Required tasks:
(1) In the post on kernel SHA-256 hashing, which flag is passed as the last argument to send() in the change it calls most important?
(2) Write out the passage of the post on kernel SHA-256 hashing starting at "In fact my abouve" and ending at "little about it.".
(3) List every header named in an #include line of the code in the post on kernel SHA-256 hashing.

In fact my abouve code hat a issue. Sending bigger files through the socket i got the wront sha sum because it needs to be sent continious.

The most important change is:
Code:
int sent = send(fd, buffer.get()+pos, bytes_read-pos, MSG_MORE);


Here i explained a little about it.
https://www.schorsch-tech.de/doku.php?id=linux:kernel-hash-sha256

Code:

#include <unistd.h>
#include <string.h> // memcpy
#include <sys/socket.h>
#include <sys/sendfile.h>
#include <linux/if_alg.h>
#include <linux/socket.h>
 
#include <array>
#include <memory>
 
using sha256_t = std::array<unsigned char, 32>;
 
sha256_t sha256sum(int in, size_t buffer_size = 2048)
{
   std::unique_ptr<char> buffer(new char[buffer_size]);
 
   sha256_t digest;
 
   struct sockaddr_alg sa;
   sa.salg_family = AF_ALG;
   memcpy(sa.salg_type, "hash", 5);
   memcpy(sa.salg_name, "sha256", 7);
 
   int i, sockfd, fd;
 
   sockfd = socket(AF_ALG, SOCK_SEQPACKET, 0);
   if (bind(sockfd, (struct sockaddr *)&sa, sizeof(sa)) < 0) {
      perror("bind");
      exit(EXIT_FAILURE);
   }
 
   fd = accept(sockfd, NULL, 0);
   if (fd < 0) {
      perror("accept");
      exit(EXIT_FAILURE);
   }
 
   // "pipe" the in fd to the hash algorithm
   int pos;
   int bytes_read;
   while ((bytes_read = read(in, buffer.get(), buffer_size)) > 0)
   {
      pos = 0;
      while (pos < bytes_read)
      {
         int sent = send(fd, buffer.get()+pos, bytes_read-pos, MSG_MORE);
         if (sent < 0)

Collection entries:
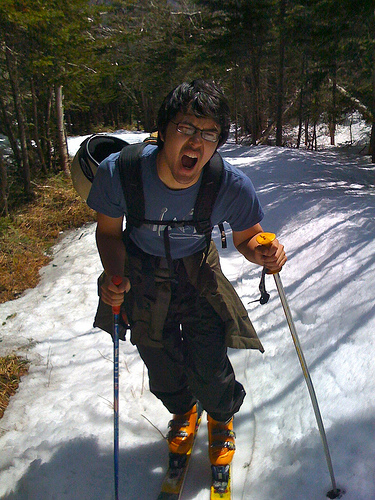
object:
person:
[93, 76, 286, 470]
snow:
[0, 217, 116, 499]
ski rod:
[108, 272, 125, 498]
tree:
[51, 0, 72, 182]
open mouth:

Responses to the exercise:
(1) MSG_MORE

(2)
In fact my abouve code hat a issue. Sending bigger files through the socket i got the wront sha sum because it needs to be sent continious.

The most important change is:
Code:
int sent = send(fd, buffer.get()+pos, bytes_read-pos, MSG_MORE);


Here i explained a little about it.

(3) unistd.h, string.h, sys/socket.h, sys/sendfile.h, linux/if_alg.h, linux/socket.h, array, memory